(Saved entries)
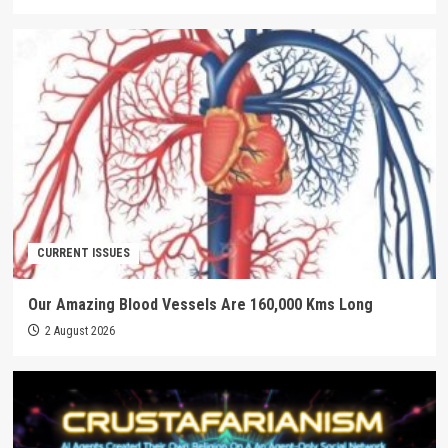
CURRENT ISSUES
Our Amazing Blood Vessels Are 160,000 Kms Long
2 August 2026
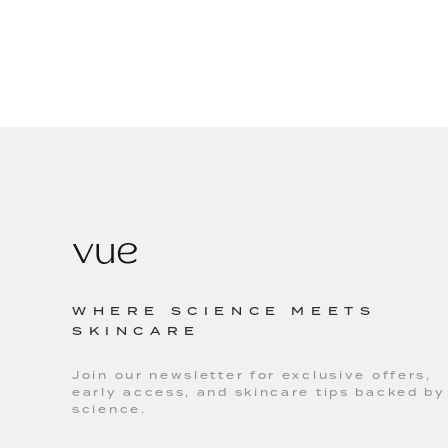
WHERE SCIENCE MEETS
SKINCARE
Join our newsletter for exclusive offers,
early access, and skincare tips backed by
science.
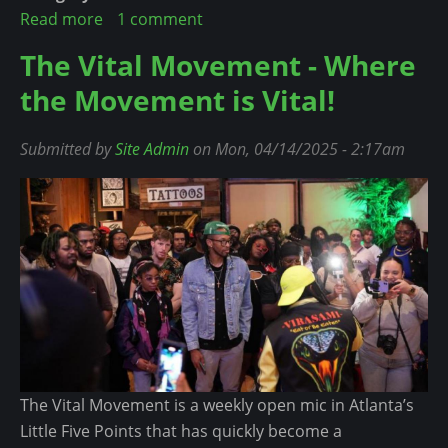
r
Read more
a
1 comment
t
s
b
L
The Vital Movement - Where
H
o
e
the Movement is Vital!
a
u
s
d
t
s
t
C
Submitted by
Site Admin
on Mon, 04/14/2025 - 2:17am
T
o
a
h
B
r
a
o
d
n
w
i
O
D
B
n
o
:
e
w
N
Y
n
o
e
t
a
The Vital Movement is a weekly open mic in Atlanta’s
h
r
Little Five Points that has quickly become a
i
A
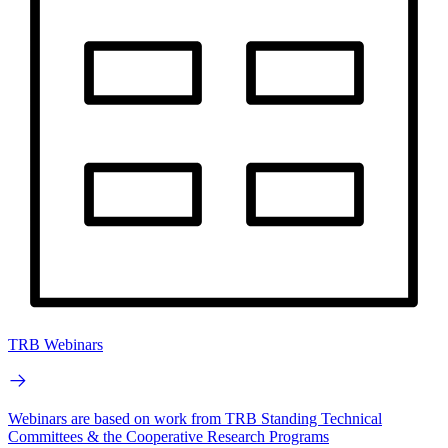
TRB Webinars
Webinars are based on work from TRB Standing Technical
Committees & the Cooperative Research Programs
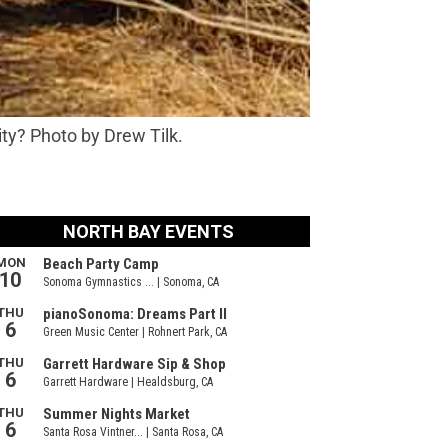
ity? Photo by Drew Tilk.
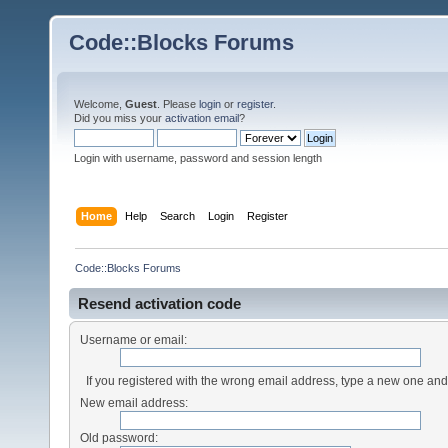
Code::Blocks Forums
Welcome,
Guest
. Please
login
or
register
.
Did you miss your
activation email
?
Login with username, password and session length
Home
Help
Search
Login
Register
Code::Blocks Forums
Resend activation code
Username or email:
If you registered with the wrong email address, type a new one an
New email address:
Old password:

- Assignment: Count lines, not occurrences: report how many lines in the entries above include the word "password", as a number alone.

- Answer to the problem: 2